PROBLEM DESCRIPTION | Could you write out the data that follows, exactly and in full?

=== Begin Enclosure ===

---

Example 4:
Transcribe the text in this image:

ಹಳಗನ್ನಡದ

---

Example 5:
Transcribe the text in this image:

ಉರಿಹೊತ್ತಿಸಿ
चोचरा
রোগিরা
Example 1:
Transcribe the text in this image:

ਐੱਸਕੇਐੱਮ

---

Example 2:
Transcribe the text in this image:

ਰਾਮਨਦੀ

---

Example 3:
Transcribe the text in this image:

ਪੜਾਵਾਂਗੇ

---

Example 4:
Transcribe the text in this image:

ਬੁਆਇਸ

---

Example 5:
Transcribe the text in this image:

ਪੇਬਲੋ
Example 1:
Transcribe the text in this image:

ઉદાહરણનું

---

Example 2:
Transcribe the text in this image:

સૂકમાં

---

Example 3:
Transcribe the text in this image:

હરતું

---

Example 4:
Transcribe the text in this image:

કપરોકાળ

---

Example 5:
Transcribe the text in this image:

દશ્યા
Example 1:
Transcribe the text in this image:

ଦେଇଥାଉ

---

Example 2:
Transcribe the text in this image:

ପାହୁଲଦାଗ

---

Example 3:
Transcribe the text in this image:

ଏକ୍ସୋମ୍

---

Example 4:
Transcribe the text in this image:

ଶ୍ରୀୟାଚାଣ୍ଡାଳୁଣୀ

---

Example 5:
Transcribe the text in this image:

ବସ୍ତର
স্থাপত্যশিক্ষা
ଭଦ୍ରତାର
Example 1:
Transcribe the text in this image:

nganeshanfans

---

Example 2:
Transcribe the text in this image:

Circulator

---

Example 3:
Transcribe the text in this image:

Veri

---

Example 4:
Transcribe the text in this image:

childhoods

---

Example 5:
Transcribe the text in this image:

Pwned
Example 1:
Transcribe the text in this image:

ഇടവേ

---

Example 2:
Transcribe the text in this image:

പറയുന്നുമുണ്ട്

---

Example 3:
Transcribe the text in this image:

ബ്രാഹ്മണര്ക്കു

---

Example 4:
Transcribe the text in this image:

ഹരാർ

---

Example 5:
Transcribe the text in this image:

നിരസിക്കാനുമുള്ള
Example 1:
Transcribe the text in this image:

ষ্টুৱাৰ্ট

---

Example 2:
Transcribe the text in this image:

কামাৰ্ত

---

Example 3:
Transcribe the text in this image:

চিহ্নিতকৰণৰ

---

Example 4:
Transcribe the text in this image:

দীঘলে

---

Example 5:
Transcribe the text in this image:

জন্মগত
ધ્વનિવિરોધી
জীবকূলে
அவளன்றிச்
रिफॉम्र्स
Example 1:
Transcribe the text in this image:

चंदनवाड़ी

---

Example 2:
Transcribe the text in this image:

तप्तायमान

=== End Enclosure ===

OUTPUT |
---

Example 4:
Transcribe the text in this image:

ಹಳಗನ್ನಡದ

---

Example 5:
Transcribe the text in this image:

ಉರಿಹೊತ್ತಿಸಿ
चोचरा
রোগিরা
Example 1:
Transcribe the text in this image:

ਐੱਸਕੇਐੱਮ

---

Example 2:
Transcribe the text in this image:

ਰਾਮਨਦੀ

---

Example 3:
Transcribe the text in this image:

ਪੜਾਵਾਂਗੇ

---

Example 4:
Transcribe the text in this image:

ਬੁਆਇਸ

---

Example 5:
Transcribe the text in this image:

ਪੇਬਲੋ
Example 1:
Transcribe the text in this image:

ઉદાહરણનું

---

Example 2:
Transcribe the text in this image:

સૂકમાં

---

Example 3:
Transcribe the text in this image:

હરતું

---

Example 4:
Transcribe the text in this image:

કપરોકાળ

---

Example 5:
Transcribe the text in this image:

દશ્યા
Example 1:
Transcribe the text in this image:

ଦେଇଥାଉ

---

Example 2:
Transcribe the text in this image:

ପାହୁଲଦାଗ

---

Example 3:
Transcribe the text in this image:

ଏକ୍ସୋମ୍

---

Example 4:
Transcribe the text in this image:

ଶ୍ରୀୟାଚାଣ୍ଡାଳୁଣୀ

---

Example 5:
Transcribe the text in this image:

ବସ୍ତର
স্থাপত্যশিক্ষা
ଭଦ୍ରତାର
Example 1:
Transcribe the text in this image:

nganeshanfans

---

Example 2:
Transcribe the text in this image:

Circulator

---

Example 3:
Transcribe the text in this image:

Veri

---

Example 4:
Transcribe the text in this image:

childhoods

---

Example 5:
Transcribe the text in this image:

Pwned
Example 1:
Transcribe the text in this image:

ഇടവേ

---

Example 2:
Transcribe the text in this image:

പറയുന്നുമുണ്ട്

---

Example 3:
Transcribe the text in this image:

ബ്രാഹ്മണര്ക്കു

---

Example 4:
Transcribe the text in this image:

ഹരാർ

---

Example 5:
Transcribe the text in this image:

നിരസിക്കാനുമുള്ള
Example 1:
Transcribe the text in this image:

ষ্টুৱাৰ্ট

---

Example 2:
Transcribe the text in this image:

কামাৰ্ত

---

Example 3:
Transcribe the text in this image:

চিহ্নিতকৰণৰ

---

Example 4:
Transcribe the text in this image:

দীঘলে

---

Example 5:
Transcribe the text in this image:

জন্মগত
ધ્વનિવિરોધી
জীবকূলে
அவளன்றிச்
रिफॉम्र्स
Example 1:
Transcribe the text in this image:

चंदनवाड़ी

---

Example 2:
Transcribe the text in this image:

तप्तायमान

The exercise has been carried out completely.